# CHECK YOUR UNDERSTANDING
[1] In the Kathmandu Valley festival calendar, what do Brahmins and Chhetris renew on Janai Purnima?
[2] Reproduce a stretch of the Kathmandu Valley festival calendar word for word: begin at the words "July-August (Shrawan)" and stop after "to other castes.".
[3] Take the Kathmandu Valley festival calendar further, writing on from the point where it stops.

--- TEXT PASSAGE ---

July-August (Shrawan)
Ghanta Karna is held in all Newar settlements and marks the completion of the paddy planting season in the Kathmandu Valley. The festival is a remnant of demon worship and the decorations are intended to ward off evil spirits. Naga Panchami, in the Kathmandu Valley, honours the nagas, the divine serpents with control over rain. Celebrations include pinning paintings depicting nagas to doors and being blessed by priests. Lakhe, mask dancing, also starts in Kathmandu. Janai Purnima, or Rakshya Vandhana, is celebrated in honour of Shiva Mahadev (‘Shiva Great God’) with special festivities held at the Kumbeshwar Mandir in Patan and at Gosainkund Lake in the mountains north of the valley. Brahmins and Chhetris renew their munja (sacred thread) on this day, while priests distribute yellow threads (rikhi doro) to other castes.
August-September (Bhadra)
Indrajatra starts in Bhaktapur with the erection of a tall wooden pole to honour the God of Rain. Krishnastami is celebrated in 11 sanctuaries and temples dedicated to Krishna, especially the Krishna Mandir in Patan’s Durbar Square which commemorates Krishna’s birth with offerings of tulsi plants. Pancha Dan (or Banda Jatra), the festival of the five summer gifts, is celebrated at the Swayambhunath stupa and throughout the Kathmandu Valley. Women give rice and grains to priests who march through the streets chanting hymns. Gokarna Aunshi, Fathers’ Day, is highlighted by ritual bathing in the Bagmati river at Gokarna commemorating fathers who have died during the year. Teej Brata is marked throughout the Kathmandu Valley with prayers to Shiva and Parvati for a happy married life. Married women traditionally wear their scarlet and gold wedding saris and take ceremonial baths in the Bagmati to honour husbands.
September-October (Ashwin)
The Ganesh Festival, on the September full moon, honours Ganesh without whose blessing no religious ceremony or major undertaking begins. Dasain (or Durga Puja) is the major annual festival. On the first of the 10-day festival, puja is marked in homes by planting and nurturing barley seeds in sand and water from the holy river. The devout bathe in holy places over the next nine days. On Phulpati, the seventh day, sacred flowers and leaves from the Gorkha palace reach Kathmandu where they are received by crowds accompanied by brass bands at the Hanuman Dhoka gate and the firing of guns in the Tundikhel. On the eighth day, Mahasthami, the devout fast and sacrifice animals including buffaloes, sheep and goats on Kalratri (‘black night’). This is followed on the ninth day with elaborate mass sacrifices at the magnificent Taleju Mandir in Kathmandu’s Durbar Square (open to Hindus on this single day alone) and the sprinkling of the blood blessed by the temple’s eponymous goddess on all vehicles and instruments in the hope of preventing accidents. The climax is on the 10th day, Vijaya Dashami (the Day of Victory), which marks the triumph of Rama and Durga over evil. Hindus receive a tikka of vermillion, curd and rice on the forehead from elders to ensure health and happiness. The fortnight ends with the full moon night when many women start a month-long fast. Dasain has eight days of masked dances in Patan’s Durbar Square with kite flying and erection of bamboo swings.

--- RECORDED INFORMATION ---

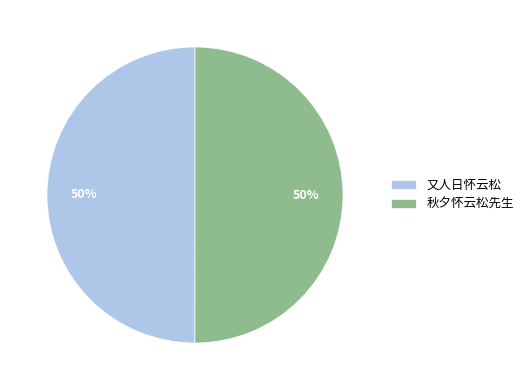

To the nearest percent, what is the combined percentage of 又人日怀云松 and 秋夕怀云松先生?

100%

---

# REPLIES
[1] Their munja, the sacred thread.

[2]
July-August (Shrawan)
Ghanta Karna is held in all Newar settlements and marks the completion of the paddy planting season in the Kathmandu Valley. The festival is a remnant of demon worship and the decorations are intended to ward off evil spirits. Naga Panchami, in the Kathmandu Valley, honours the nagas, the divine serpents with control over rain. Celebrations include pinning paintings depicting nagas to doors and being blessed by priests. Lakhe, mask dancing, also starts in Kathmandu. Janai Purnima, or Rakshya Vandhana, is celebrated in honour of Shiva Mahadev (‘Shiva Great God’) with special festivities held at the Kumbeshwar Mandir in Patan and at Gosainkund Lake in the mountains north of the valley. Brahmins and Chhetris renew their munja (sacred thread) on this day, while priests distribute yellow threads (rikhi doro) to other castes.

[3]
October-November (Kartik)
Tihar (or Diwali) is the five-day festival of lights. On the first day, small lamps are lit and the first portion of the family meal is given to crows. On the second day, dogs are decorated with garlands and a tikka on the forehead. The crow and the dog are associated with Yama, the god of death, who is propitiated with offerings and thanks. The third day is marked with worshipping and garlanding cows. It is also Lakshmi Puja when thousands of tiny wick lamps and candles are lit on windowsills and in homes throughout the country, to invite the goddess of fortune to enter the home, and fireworks are set off. The fourth day is Newari New Year when people worship the divine in one’s self (Ma Puja – ‘me worship’) and families get together. The fifth and final day is Bhai Tika, when sisters place multicoloured tikkas on their brothers’ foreheads to protect them from evil, and brothers make generous gifts in return. Tihar marks the end of the harvest, the beginning of the year and the worship of animals. Haribodhani Ekadasi is a pilgrimage in honour of Vishnu to Budhanilikantha. Rato Macindrnath, with its great 60-ft-high chariot being towed around Patan by hundreds of devotees, is to hasten the onset of the pre-monsoon rains; Ghora Jatra is the horse festival on the Tudhikel in the middle of Kathmandu; and Gai Jatra, the cow festival during the monsoon in Bhaktapur, is when the souls of those who died during the previous years are released to rest in peace. And it is not only the big cities that celebrate the festivals, there are nearly as many in the hill villages and along the length of the Terai as well.
November-December (Marga)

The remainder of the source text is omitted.